PAGE TEXT
+++

Data locality is increasingly seen as important, but is there confusion as to why it matters? Microsoft’s Mark Anderson explains what he believes to be the real reason for its importance
How important to you is that your data storage and its computation are kept close together? Intuitively you might think that long, cross-border distances between computation and storage might cause security issues, but is this really the case?
Mark Anderson, National Security Officer at Microsoft Australia, joins PrivSec Report to discuss this topic and try to straighten out what he sees as a few misconceptions about data locality and security.
For Anderson, the idea that security is intrinsically tied to where the data resides is outdated.
“If you are talking about traditional IT and traditional outsourced IT, when lift and shift meant physically picking up servers and putting them somewhere else, it does make sense. But in the context of when you move to hyperscale cloud providers the architecture and protections in place are different, it actually means the location of the data is less important in terms of security.”
Mark Anderson, National Security Officer at Microsoft Australia
Anderson’s mantra is that “locality is not a security control, it’s a compliance control”.
By this he means it is the need to comply with local laws and regulations that can affect data locality needs, rather than security itself.
He says: “Let’s say you use SharePoint in Office 365, and you’ve got data in SharePoint in Sydney and you’ve got it in Singapore and you’ve got it in Sao Paolo. The technical security controls against that are globally identical, for example you are not more encrypted in one country than you are in another, the playing field is equal, as this is the only way you achive hyperscale could through standard patterns.”
So why are some people nervous about data moving across borders? Anderson believes there is sometimes an almost “nationalistic” mindset, with concerns that if data is supplied to a company chain with an American ownership for example, this means Americans can “fiddle with your data”. He says: “The idea that data must never leave our shores, and can only reside in an Australian data centre for reasons of security is a false sense of security.”
For Anderson then, when it comes to the Microsoft cloud, data locality concerns are much more about complying with regulations and laws.
Even then, he says, there is often confusion as people assume that ensuring privacy means making sure data never leaves their home jurisdiction.
“To give you an example, a few weeks ago I was on a call with a customer and they were insisting data can never leave Australia. While on that call we went on to their website to check their privacy policy and it said that they retain the right to move the data overseas in alignment with the Australian privacy principles,” says Anderson. He makes it clear that Chief Privacy Officers and specialist staff in data protection and privacy are aware of this but many others in other departments aren’t.

+++

TASK SET
a) Answer these questions from the data locality article:
(i) What is Mark Anderson's job title?
(ii) According to Anderson's mantra, what kind of control is locality?
(iii) In Anderson's example of a customer call, what did the customer's privacy policy say?
b) Reproduce the stretch of the data locality article from "For Anderson then, when" through "other departments aren’t.", word for word.
The records after this point are separate material and have no connection to the text above.

+++

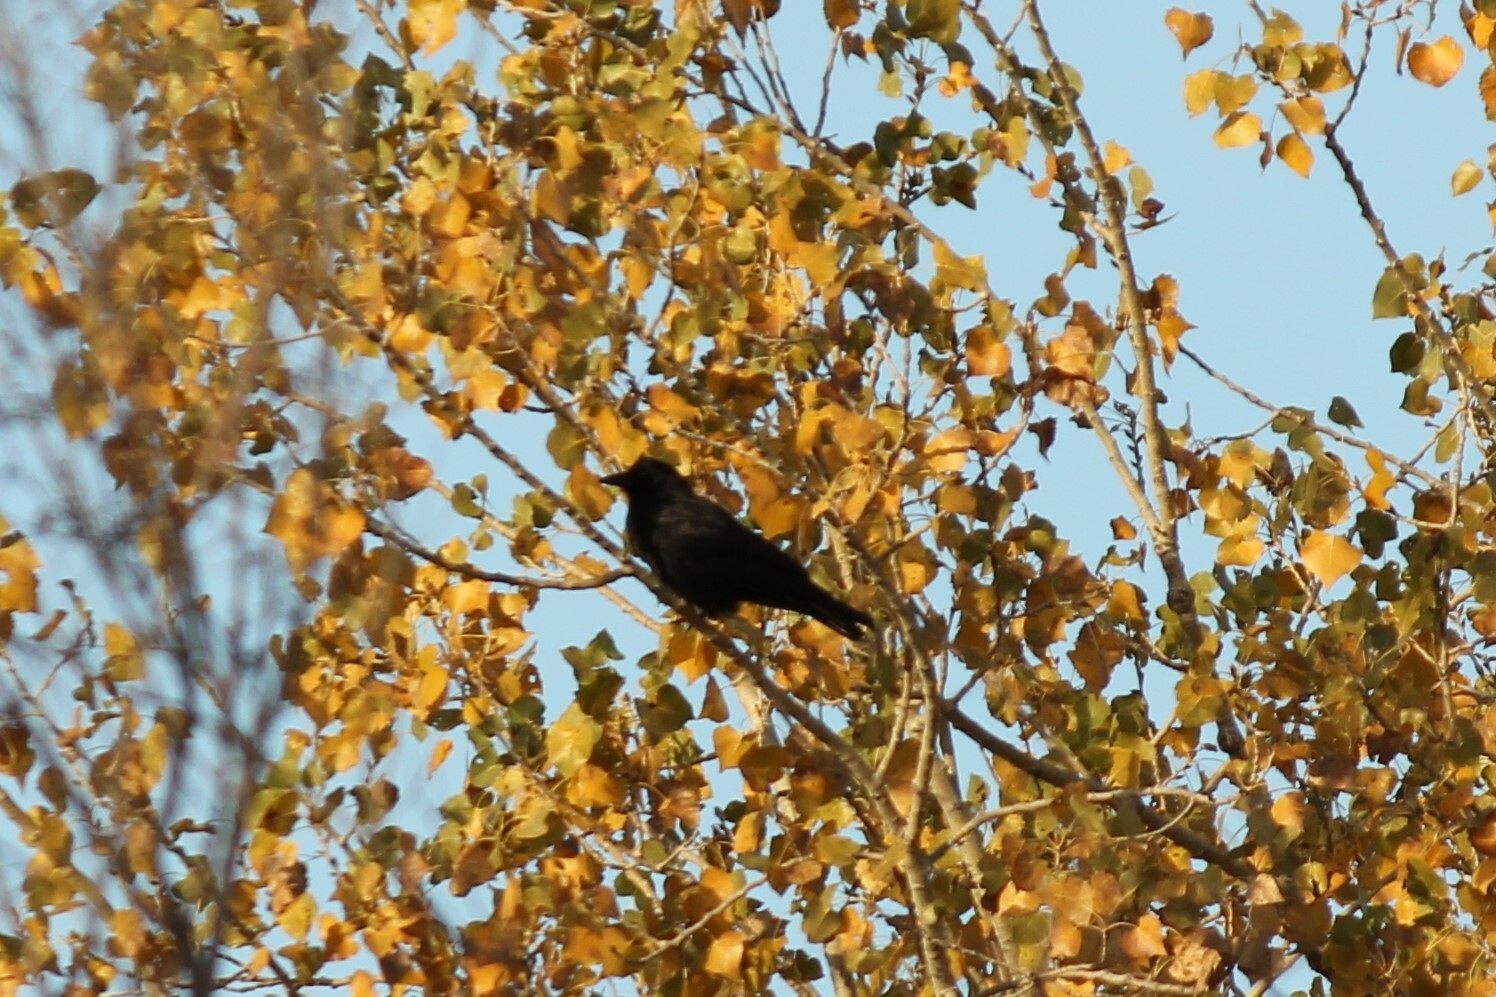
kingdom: Animalia
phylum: Chordata
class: Aves
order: Passeriformes
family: Corvidae
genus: Corvus
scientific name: Corvus brachyrhynchos
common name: American crow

+++

ANSWERS
a)
(i) National Security Officer at Microsoft Australia.
(ii) A compliance control, not a security control.
(iii) It said the customer retains the right to move the data overseas in alignment with the Australian privacy principles.

b)
For Anderson then, when it comes to the Microsoft cloud, data locality concerns are much more about complying with regulations and laws.
Even then, he says, there is often confusion as people assume that ensuring privacy means making sure data never leaves their home jurisdiction.
“To give you an example, a few weeks ago I was on a call with a customer and they were insisting data can never leave Australia. While on that call we went on to their website to check their privacy policy and it said that they retain the right to move the data overseas in alignment with the Australian privacy principles,” says Anderson. He makes it clear that Chief Privacy Officers and specialist staff in data protection and privacy are aware of this but many others in other departments aren’t.